One should note that, assuming knowledge has to be reliable, epistemic opportunism in itself already validates scientism. If science is epistemically opportunist in the way presented above, it directly follows that science is the best and only way of forming evaluably reliable knowledge. That
is, if one accepts that science uses or should use the methods that evaluably work for obtaining reliable knowledge, then already by definition science is the only practice for obtaining evaluable reliable knowledge. This is the thesis of strong scientism from which the weak version, of course, fol-
lows. In fact, given epistemic opportunism, the distinction between weak and strong scientism effectively evaporates, since the only non-scientific methods are the ones that do not produce any evaluably reliable knowledge. Given epistemic opportunism, Peels is then wrong in claiming that
scientism cannot be justified with an a priori argument. If the epistemic opportunism of science is accepted, then the idea that science is the only reliable source of knowledge can follow by logical inference alone.

Putting aside that this would reduce scientism to “the best methods for producing knowledge are by definition the best methods for producing knowledge”, this runs headlong into the problem of “philosophism”. Given that philosophy has an entire field dedicated to epistemology and figuring out what the best methods are for gaining knowledge in both its and all other fields and science does not, it really seems like a field that has this as its main defining feature such that we can call anything that does that or is one of those methods by its name should be named philosophy rather than science. But it gets worse, because while as noted philosophy has indeed made a long practice of seeking out and incorporating new methods into itself as new problems and new approaches became available and established — and, as noted at the top, even doing that with the formal sciences with naturalism — science has rarely if ever done this. In fact, it can be easily argued that the reason for science’s relative success at producing knowledge — in terms of amount, at least — follows from science applying its method to any problem it came across and not bothering to stop to ask whether that method was applicable or not. Such questions were usually relegated to Philosophy of Science. So how does it make sense to define science by an attribute that the idealized natural sciences don’t seem to have?

And that’s the problem here. To avoid the objection, they need to insist that science is characterized by epistemic opportunism and so will incorporate all methods that produce knowledge reliably. But this better fits philosophy rather than science, leading to two issues. The first is the somewhat facetious one that it’s arrogant for science to incorporate philosophy into itself when it spawned from philosophy in the first place. The second is that this would make nonsensical all demands for philosophers to use “science” to solve philosophical problems, as philosophy would already be science and so at a minimum they’d have to narrow the definitions again to have that make sense. Either way, this isn’t a good way for the advocates of scientism to go.
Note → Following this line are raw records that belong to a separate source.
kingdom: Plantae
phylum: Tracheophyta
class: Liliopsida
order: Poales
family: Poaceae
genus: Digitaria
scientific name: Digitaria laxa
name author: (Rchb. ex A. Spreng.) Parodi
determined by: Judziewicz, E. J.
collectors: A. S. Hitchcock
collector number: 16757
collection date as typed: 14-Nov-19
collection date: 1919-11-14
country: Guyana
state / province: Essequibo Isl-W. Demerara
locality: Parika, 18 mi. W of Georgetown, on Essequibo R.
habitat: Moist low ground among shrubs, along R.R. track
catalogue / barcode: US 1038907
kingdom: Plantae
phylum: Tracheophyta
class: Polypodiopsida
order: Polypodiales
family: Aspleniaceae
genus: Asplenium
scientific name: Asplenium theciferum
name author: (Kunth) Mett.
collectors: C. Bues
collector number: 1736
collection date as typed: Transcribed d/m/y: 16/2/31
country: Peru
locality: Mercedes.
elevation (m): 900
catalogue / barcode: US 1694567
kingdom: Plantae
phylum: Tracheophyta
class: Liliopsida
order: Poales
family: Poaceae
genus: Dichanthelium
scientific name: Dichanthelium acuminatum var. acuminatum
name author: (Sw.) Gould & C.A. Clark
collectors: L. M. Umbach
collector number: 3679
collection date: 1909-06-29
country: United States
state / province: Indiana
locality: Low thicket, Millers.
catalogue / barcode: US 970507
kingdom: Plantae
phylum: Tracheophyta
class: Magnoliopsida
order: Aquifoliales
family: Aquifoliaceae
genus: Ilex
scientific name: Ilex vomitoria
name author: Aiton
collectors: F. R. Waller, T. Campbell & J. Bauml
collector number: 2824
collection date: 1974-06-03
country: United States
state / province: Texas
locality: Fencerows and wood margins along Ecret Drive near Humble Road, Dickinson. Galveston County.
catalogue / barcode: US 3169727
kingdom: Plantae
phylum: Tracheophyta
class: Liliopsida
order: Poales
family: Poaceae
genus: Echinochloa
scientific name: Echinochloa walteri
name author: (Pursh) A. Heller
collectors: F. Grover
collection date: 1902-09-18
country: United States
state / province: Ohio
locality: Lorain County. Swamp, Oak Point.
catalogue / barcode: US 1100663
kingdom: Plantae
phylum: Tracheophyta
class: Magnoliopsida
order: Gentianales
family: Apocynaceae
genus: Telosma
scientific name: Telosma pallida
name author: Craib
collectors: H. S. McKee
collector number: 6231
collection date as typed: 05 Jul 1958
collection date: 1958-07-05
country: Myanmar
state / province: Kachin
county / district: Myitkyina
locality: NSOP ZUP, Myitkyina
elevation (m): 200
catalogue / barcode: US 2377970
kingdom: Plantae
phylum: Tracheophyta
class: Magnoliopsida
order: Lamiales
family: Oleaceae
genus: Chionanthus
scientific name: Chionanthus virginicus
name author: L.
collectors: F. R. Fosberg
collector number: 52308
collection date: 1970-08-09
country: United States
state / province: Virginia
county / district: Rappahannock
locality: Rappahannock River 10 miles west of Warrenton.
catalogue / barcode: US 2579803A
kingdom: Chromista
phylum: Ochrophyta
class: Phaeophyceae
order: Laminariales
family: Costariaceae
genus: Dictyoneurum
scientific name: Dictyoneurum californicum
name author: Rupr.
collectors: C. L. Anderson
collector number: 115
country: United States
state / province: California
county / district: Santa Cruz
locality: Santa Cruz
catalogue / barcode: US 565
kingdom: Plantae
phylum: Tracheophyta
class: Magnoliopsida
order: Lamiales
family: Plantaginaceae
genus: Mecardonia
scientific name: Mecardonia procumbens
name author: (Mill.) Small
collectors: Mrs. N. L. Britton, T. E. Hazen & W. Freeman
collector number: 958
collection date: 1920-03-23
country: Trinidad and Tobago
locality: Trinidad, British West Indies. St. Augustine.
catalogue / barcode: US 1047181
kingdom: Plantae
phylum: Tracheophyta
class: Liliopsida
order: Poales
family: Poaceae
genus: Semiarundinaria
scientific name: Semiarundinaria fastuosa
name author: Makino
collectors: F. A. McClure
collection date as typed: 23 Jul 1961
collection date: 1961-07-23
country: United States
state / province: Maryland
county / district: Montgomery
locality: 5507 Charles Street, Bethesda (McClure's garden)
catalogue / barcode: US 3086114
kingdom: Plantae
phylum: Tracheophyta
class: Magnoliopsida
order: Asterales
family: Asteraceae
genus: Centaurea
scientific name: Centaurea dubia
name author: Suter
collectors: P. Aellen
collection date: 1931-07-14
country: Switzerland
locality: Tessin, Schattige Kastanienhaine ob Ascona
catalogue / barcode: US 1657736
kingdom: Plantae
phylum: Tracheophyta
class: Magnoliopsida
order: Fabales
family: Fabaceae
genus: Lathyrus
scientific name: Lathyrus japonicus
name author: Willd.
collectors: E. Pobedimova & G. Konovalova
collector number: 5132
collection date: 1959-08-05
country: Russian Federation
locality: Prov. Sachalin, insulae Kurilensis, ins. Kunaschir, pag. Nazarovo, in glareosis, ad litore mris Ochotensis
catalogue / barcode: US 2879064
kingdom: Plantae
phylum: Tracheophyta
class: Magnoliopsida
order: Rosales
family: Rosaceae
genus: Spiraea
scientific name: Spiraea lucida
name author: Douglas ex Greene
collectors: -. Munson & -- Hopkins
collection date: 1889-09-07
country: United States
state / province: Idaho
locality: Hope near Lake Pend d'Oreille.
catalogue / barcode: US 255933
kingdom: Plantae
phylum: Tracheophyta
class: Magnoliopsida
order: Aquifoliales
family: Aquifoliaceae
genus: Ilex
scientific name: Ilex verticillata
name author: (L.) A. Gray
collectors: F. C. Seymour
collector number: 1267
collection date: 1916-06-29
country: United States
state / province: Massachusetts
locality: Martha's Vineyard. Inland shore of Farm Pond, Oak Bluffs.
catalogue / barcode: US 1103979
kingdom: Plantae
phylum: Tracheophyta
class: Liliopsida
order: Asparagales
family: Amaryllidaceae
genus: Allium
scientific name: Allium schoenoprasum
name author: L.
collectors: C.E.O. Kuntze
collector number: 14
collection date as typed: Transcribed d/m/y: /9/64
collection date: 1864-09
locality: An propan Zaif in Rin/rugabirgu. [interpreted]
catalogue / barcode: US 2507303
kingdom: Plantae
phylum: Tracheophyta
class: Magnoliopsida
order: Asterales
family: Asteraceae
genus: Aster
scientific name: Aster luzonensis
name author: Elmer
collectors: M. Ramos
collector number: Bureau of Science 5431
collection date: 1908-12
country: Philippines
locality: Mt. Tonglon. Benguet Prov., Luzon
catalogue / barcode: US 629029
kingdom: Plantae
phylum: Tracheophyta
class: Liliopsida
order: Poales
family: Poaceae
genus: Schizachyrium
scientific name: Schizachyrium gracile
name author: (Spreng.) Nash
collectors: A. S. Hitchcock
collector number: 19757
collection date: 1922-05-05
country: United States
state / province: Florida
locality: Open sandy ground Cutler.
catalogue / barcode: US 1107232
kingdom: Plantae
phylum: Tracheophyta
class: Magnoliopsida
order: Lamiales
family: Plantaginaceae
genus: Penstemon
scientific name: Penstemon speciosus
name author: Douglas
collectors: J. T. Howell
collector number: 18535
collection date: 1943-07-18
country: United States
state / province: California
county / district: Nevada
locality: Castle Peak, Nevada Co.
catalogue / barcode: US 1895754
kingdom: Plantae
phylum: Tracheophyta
You can indeed broaden or weaken the definition of scientism to avoid some of the main objections. The problem with doing so is that you often make scientism and the relevant debates around scientism either meaningless or nonsensical, and the paper has not shown how to avoid those issues. So perhaps my response here should be considered a note on how to argue for scientism: if you are going to argue for scientism, start with a clear and non-arbitrary definition of science so that we can see what is included, what is excluded, and how successful or reliable science is when we count everything that’s included and if there are reliable alternatives when we exclude the things that are excluded. This paper does not even come close to doing that, and I suspect that anyone who did try to do that would find that scientism isn’t as appealing a position as they hoped it would be.